___ Excerpted passage ___

Hear from experienced planning professionals on various planning topics. Tuesdays during the spring 2024 semester at 12:30 pm in Temple Buell Hall room 227.

Videos of the lectures may be found here.

UP494-RP: Equitable Land Use: Zoning for Equity

This class takes an approach in which you’ll learn the general story at the national level and then studies how zoning works in the Champaign-Urbana area, diving into the zoning ordinance(s) of one or two cities in the area. We’ll be doing this exploration in part by contributing to the Illinois Zoning Atlas, part of the National Zoning Atlas project.

UP494-MN: The City Through The Body

Focusing on the creation of situated, experimental and embodied research methods, the course explores how we understand, represent and challenge urban conditions of oppression and inequality through the body. Using an international, interdisciplinary, and intersectional approach, this collaborative graduate course uses theoretical and practical strategies from choreography and planning to tackle historical inequities in the urban context. The tools of improvisation, sensory and embodied approaches to reframing perception and experimental composition and choreography will be interwoven with ethnographic and community engagement tools including storytelling, and other modes of narrating histories and futures. Our goal is to provoke and support students to think about new questions and methods in their work with a social justice outcome.

UP494-KS: International Institutions, Law & Urbanizations

In this course students explore how a range of regulatory agencies invoke international institutions in the governance of urban conflicts. Specifically, we will study and map how inhabitants of specific cities use international human rights regimes to claim individual and collective claims for urban citizenship and rights to the city. Learning objections include: understanding the history and current role of international humanitarian institutions in urban governance of cities, identification of key local and trans-local actors claiming citizenship; evaluation of the legitimacy of competing citizenship claims, and creation of a visually compelling story map argument of a specific case study in a city of the global south.

UP494-SK: Food Systems Planning

A critical examination of the relationship between food systems, social movements, and sustainability. Readings on food justice, agroecology, environmental governance, and a selection of case studies from around the world. Students collaborate with local community-based organization to evaluate and design food system interventions within the Champaign-Urbana area.

UP501: Planning History and Theory

Offers students a survey of classic and contemporary theories of planning. Students will gain a deeper appreciation for the profession’s roots as well as be introduced to some of “the theoretical tools” used to analyze planning. an important aspect of the course is intellectual dialogue through critical reading, informed discussion and writing assignments.

UP503: Physical Planning

Provides grounding in the issues and principles underlying physical planning; lecture and discussion sessions are complemented by project work that applies principles and methods.

UP504: Urban History and Theory

Historical and international comparison of the origins and evolution of cities, the process of urbanization, and the human endeavor to effect urban growth and change. Includes history of urban physical form and of planning efforts, emphasizing planning origins in the nineteenth century and transnational influences. Includes equity issues of urban spatial arrangement, including racial segregation and housing market differentiation. Covers elements of urban physical form, including grid and organic structure, commercial city forms, the urban skyline, and urban sprawl.

UP505: Urban and Regional Analysis

Techniques, data sources, and skills for analyzing regions as economic, social, and spatial systems. The first half of the course focuses on understanding current conditions and trends, and the second half on forecasting most likely and alternative futures.

UP 509: Economics for Planners

Exploration of how economics can contribute to understanding and solving urban problems. Application of economic analysis and reasoning to the important issues that planners confront, including zoning, land use, housing investment, and transportation. Focuses also on skills to use economic methods effectively.

___

### Problem description:
Please list every UP494 section in the course listing, giving each one's full code and title. The lines that come next are separate material, unrelated to the course listing.

___ Recorded data ___

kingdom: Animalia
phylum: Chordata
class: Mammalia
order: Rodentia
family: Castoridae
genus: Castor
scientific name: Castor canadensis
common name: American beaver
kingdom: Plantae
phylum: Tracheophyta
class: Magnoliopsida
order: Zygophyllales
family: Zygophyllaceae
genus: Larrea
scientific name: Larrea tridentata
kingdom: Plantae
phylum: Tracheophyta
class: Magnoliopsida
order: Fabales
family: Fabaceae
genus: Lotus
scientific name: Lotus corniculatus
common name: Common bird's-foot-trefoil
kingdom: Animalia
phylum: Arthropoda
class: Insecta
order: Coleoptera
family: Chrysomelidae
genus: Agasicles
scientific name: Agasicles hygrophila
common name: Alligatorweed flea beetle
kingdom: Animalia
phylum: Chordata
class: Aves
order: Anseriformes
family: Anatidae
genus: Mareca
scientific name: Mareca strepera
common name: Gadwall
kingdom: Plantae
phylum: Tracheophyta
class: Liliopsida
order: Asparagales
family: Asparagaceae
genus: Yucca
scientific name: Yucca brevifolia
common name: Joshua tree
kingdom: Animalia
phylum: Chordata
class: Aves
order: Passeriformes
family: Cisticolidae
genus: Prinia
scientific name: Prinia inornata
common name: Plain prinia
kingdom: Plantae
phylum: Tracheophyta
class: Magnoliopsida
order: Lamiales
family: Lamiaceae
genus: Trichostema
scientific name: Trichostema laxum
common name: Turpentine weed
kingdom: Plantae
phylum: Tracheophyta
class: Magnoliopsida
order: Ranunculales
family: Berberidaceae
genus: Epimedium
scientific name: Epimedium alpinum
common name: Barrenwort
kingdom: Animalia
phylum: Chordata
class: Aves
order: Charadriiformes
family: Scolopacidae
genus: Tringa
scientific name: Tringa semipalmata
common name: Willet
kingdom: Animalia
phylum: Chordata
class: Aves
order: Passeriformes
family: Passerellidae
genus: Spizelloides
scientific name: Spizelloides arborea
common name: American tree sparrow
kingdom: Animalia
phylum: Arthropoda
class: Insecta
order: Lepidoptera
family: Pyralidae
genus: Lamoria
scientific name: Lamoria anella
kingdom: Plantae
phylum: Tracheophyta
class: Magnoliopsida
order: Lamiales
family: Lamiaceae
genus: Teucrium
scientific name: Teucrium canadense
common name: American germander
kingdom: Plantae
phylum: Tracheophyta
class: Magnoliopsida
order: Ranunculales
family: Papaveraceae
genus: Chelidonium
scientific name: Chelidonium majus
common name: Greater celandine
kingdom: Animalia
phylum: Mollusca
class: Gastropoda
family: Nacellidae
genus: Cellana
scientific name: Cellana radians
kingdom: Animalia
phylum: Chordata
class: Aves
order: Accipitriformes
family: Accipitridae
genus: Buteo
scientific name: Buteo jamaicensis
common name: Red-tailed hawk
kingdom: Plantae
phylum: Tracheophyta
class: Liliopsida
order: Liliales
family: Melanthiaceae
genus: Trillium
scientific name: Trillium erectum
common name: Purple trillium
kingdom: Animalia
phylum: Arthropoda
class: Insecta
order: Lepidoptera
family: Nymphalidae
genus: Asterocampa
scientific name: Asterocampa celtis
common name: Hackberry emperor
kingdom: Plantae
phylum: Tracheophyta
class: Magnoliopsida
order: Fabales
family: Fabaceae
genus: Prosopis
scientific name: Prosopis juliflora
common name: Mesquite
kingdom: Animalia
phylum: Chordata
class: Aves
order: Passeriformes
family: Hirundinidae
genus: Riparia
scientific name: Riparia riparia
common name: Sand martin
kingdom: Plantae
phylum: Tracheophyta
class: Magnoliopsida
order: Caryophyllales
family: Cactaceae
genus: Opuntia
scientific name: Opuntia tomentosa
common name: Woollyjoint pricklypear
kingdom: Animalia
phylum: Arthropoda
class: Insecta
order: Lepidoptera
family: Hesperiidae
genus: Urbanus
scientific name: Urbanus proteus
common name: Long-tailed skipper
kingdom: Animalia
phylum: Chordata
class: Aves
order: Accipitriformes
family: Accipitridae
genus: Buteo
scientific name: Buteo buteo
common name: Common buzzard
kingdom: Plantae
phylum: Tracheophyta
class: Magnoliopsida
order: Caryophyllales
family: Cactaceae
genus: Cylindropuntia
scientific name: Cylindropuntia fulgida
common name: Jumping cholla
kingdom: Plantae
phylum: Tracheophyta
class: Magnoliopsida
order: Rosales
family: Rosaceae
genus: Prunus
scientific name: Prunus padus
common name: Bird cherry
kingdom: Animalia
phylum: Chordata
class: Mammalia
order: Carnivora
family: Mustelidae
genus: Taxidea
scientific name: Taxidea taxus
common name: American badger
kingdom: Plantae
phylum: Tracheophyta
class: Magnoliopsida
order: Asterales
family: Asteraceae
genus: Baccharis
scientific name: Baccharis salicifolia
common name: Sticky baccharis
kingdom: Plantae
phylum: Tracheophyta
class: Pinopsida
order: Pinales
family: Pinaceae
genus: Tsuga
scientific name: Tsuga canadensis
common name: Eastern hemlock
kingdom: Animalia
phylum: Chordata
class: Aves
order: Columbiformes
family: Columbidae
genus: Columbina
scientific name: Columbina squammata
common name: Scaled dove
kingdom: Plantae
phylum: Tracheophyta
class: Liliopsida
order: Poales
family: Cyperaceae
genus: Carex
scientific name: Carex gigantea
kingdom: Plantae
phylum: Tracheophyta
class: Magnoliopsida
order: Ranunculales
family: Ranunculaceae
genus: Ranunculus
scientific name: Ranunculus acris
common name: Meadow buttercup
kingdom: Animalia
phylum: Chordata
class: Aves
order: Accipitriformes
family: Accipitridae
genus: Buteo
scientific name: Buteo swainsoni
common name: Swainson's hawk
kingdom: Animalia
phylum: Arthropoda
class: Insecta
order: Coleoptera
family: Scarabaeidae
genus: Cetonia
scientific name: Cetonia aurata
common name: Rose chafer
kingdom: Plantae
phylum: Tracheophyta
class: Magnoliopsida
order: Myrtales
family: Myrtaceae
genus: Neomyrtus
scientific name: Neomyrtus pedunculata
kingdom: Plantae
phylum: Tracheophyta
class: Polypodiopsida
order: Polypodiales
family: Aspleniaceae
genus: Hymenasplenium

___

### Output for this task:
UP494-RP: Equitable Land Use: Zoning for Equity
UP494-MN: The City Through The Body
UP494-KS: International Institutions, Law & Urbanizations
UP494-SK: Food Systems Planning